Si l’auteure touche au théâtre, à l’hagiographie et à l’essai, elle s’emploie surtout à la poésie. De fait, la majeure partie de sa production est consacrée à ce genre et c’est certainement pour cette part de son œuvre écrite qu’on retient son nom.
Lasnier dans l’histoire littéraire
La place de Lasnier au sein de l’histoire littéraire québécoise est quelque peu contradictoire. D’une part, on la classe parmi les grands ainés, au côté d’Alain Grandbois, d’Anne Hébert et de De Saint-Denys Garneau. Cela constitue une place de choix et une grande reconnaissance. D’ailleurs, personne ne semble remettre en question cette position tant la qualité de son œuvre s’impose d’elle-même.
Dès ses débuts, l’œuvre jouit d’une réception critique immédiate et reçoit rapidement des signes de reconnaissance, tels qu’un premier prix David en 1943.
Dans les années 1970, l’œuvre est déjà célébrée : des numéros spéciaux de revues lui sont consacrés, de nombreux prix lui sont décernés et une édition complète de ses poèmes est publiée (chez Fides, collection du Nénuphar, en 1972). Tout cela contribue donc à la reconnaissance de l’œuvre de Lasnier et à sa pérennité.
Le plus grand obstacle à la lecture de l’œuvre aujourd’hui demeure sa profonde inspiration chrétienne.
D’autre part, l’œuvre est peu lue et, par le fait même, peu enseignée aujourd’hui. Certes, la grande érudition de cette écriture sophistiquée n’aide peut-être pas à la rendre facilement accessible. Toutefois, le plus grand obstacle à la lecture de l’œuvre aujourd’hui demeure certainement sa profonde inspiration chrétienne.

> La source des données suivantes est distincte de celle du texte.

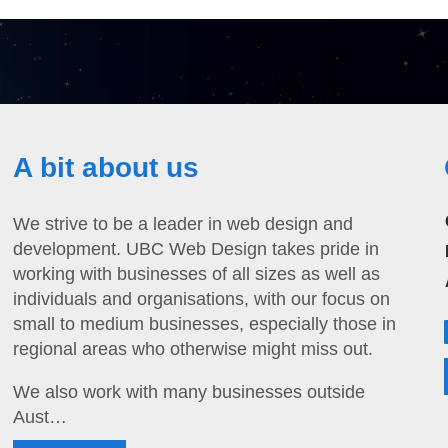
A bit about us
We strive to be a leader in web design and
development. UBC Web Design takes pride in
working with businesses of all sizes as well as
individuals and organisations, with our focus on
small to medium businesses, especially those in
regional areas who otherwise might miss out.
We also work with many businesses outside
Aust…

Il faut comprendre qu’à l’époque de la construction de la littérature québécoise et de la mise en place du récit historique, l’accent est mis sur les ruptures pointant vers la Révolution tranquille. En ce sens, le christianisme ostentatoire de l’œuvre en gêne plusieurs. L’universitaire Clément Moisan écrivait : « [on] accepte mal la présence de personnages bibliques, Rachel, Lia, […] Christ et Dieu qui nourrissent les recueils de […] Lasnier; du moins on ne saisit plus la force de ces archétypes pour la connaissance de soi et du monde »*.
Ce malaise perdure nécessairement, encore aujourd’hui, dans l’enseignement de ce récit qu’est l’histoire littéraire québécoise, mais probablement plus par tradition que par expérience personnelle.
En effet, avec les nouvelles générations, avec ceux qui n’ont pas connu le catholicisme qui fut si décrié au moment de cette Révolution tranquille et avec l’arrivée (depuis plusieurs années déjà) d’universitaires qui intègrent cette part du patrimoine québécois longtemps boudé, le temps est certainement venu de relire l’œuvre sans préjugés.
À plus forte raison, la poésie de Lasnier est peut-être désormais un vent de fraicheur aux yeux de ces nouveaux lecteurs pour qui le Dieu du christianisme n’a plus rien d’habituel.
Note :
* Moisan, Clément, « Rina Lasnier et Margaret Avison », dans Liberté,novembre-décembre 1976, p. 24.